Vandals or visionaries?
Our perceptions of place and landscape change with time. Ten years on from London 2012, we take a look back at the protest that besieged the Olympic Park site in its early days and ask whether the critics had a point.
“If London was to secure a lasting legacy from the Games, the landscape architecture had to respond at a scale to match the Park’s infrastructure. The watercourses needed to be culverted and the pylons needed to go.”
An instinctive distrust of grands projets lies deep in the British psyche.
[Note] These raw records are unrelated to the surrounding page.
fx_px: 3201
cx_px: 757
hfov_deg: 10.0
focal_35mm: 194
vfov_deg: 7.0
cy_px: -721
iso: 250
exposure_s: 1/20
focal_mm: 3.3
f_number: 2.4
A barrage of criticism was unleashed against the folly and the vandalism of ‘corporate redevelopment’ of the site for the Olympic Park.
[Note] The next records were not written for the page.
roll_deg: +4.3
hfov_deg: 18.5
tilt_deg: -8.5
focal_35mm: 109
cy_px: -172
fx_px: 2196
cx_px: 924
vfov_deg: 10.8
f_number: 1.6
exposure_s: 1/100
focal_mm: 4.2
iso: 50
The meaning of the site was seen to lie in its past, which meant that any new place was pretty well bound to have no meaning at all. The campaign was spearheaded by Hackney author Ian Sinclair, whose Ghost Milk was a scorching diatribe on “the long march towards a theme park without a theme”.
Suspicion of change was partnered with nostalgia. Sinclair wrote about ‘wild apple orchards and abandoned forests’ on the overgrown site, as well as its post-industrial ruins. This sense of past glories also lies deep in the British psyche. Think of Turner’s ‘The Fighting Temeraire’, winner of a BBC poll for Greatest Painting in Britain. The ship played a heroic role in the Battle of Trafalgar, but this painting evokes the sense of loss as she is tugged to her Last Berth.
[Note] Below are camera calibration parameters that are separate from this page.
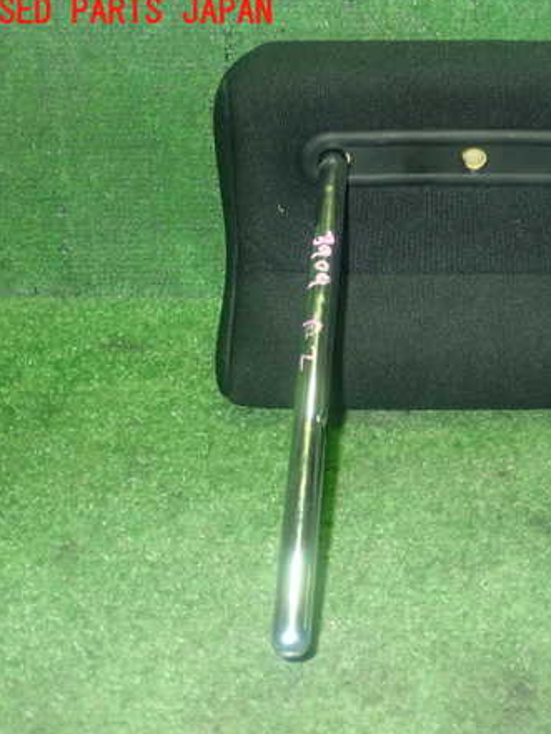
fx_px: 1039
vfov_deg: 38.9
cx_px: 469
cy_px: 366
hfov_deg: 28.8
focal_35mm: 49
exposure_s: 1/40
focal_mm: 6.37
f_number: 2.5
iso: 320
Similarly, pictures of the rusting hull of the SS Great Britain being towed back into Bristol docks in 1970 show river banks lined with thousands of people, deeply moved.
Discarded refrigerators, Stratford
Not everyone welcomed London 2012
Polluted waterways marked the Olympic site
Moving in the wrong direction
While the Olympic Park design team was under siege, the stark truth was that entire site was so seriously contaminated that only two rivers and one bridge could be kept. But laments for the loss of post-industrial heritage became a distraction from the real risk to the design of the Park.
This risk came from the way in which civil engineering infrastructure was dominating the Park, with the site being fragmented by roads, rail, utilities and two watercourses. When LDA Design was brought in, we pointed out that the park needed to be larger if it was to register. The landscape architecture had to make a decisive response at a scale to match the infrastructure and the iconic Games buildings.
This meant identifying the true asset of the riverine Park, the neglected River Lea, and culverting the other river. The Lea was sluggish, polluted and sunk deep in a channel with steep banks. These banks had to be pulled right back all the way through the Park, to give the river a heroic presence and bring coherence to the design.
This was the kind of assertive move which Humphrey Repton might have relished, and we continued to follow his lead when working at scale: opening and closing views, achieving an interaction between monumental architecture and the landscape – a 21st century picturesque.
Giving the River Lea the presence it deserved was the making of Queen Elizabeth Olympic Park
“The power of the Olympic Park has always been in its social purpose, and that is what needs to remain clear and compelling.”
Building from small transactions
Of course the critics of the Park never knew that their campaign was placing its design in jeopardy. Back then, they probably would not have cared anyway. But it is important to recognise the valuable point that they were making at the same time.
Ian Sinclair always argued the need to “build from small transactions”. In other words, build from people’s interactions with the place – what we call ‘First, life’.
All grands projets must be rooted in what people want from the site. The sloping lawns of the River Lea and the elaborate playscapes now throng with local families every weekend. This is not by accident. The Park has two distinctive characters – a mounded, shaggy, natural feeling in the north, and ordered and gardenesque in the south. Both are shaped around the principle of maximising the connection between people and place.
Ambition for the Park was to bring new opportunity to people in east London, and this is what we have pursued through our more recent work there. Our masterplan for UCL East is designed to make the campus genuinely accessible and useful to local people, in time even central to their lives.
We have designed the Stratford Waterfront public realm as a place with its own distinct identity, and where you do not have to spend money to feel connected.
With the public realm for Here East, we reflected the enduring entrepreneurial nature of Hackney Wick, with Yard spaces for artists and makers, large spaces for pop-ups, and concrete slab benches. A successful working landscape will always respect what has gone before, and design respond to post-industrial heritage even when the site is stripped.
Until recently, the focus has been on development in the core of the Park and then on filling the gap around the core. As a result, some uninviting points of access still remain. Now attention is turning to improving connectivity into the Park and making the edges work better for pedestrians and cyclists. This is happening at Stratford Walk, which has the job of unifying Stratford City, the International Quarter, with the Park. In delivering the public realm for this key entrance, we are aiming to create somewhere that is highly intentional, with clear sightlines to all key landmarks within the Park. It should feel lively and invite people to linger.
Even though the original critics of the Olympic Park longed for a London that might well never have been, to “build from small transactions” remains critically important. This means the Park needs to feel a fundamentally civilised place to live, with generous provision of affordable housing with equally generous space for nature.
The power of the Park has always been in its social purpose, and that is what needs to remains clear and compelling.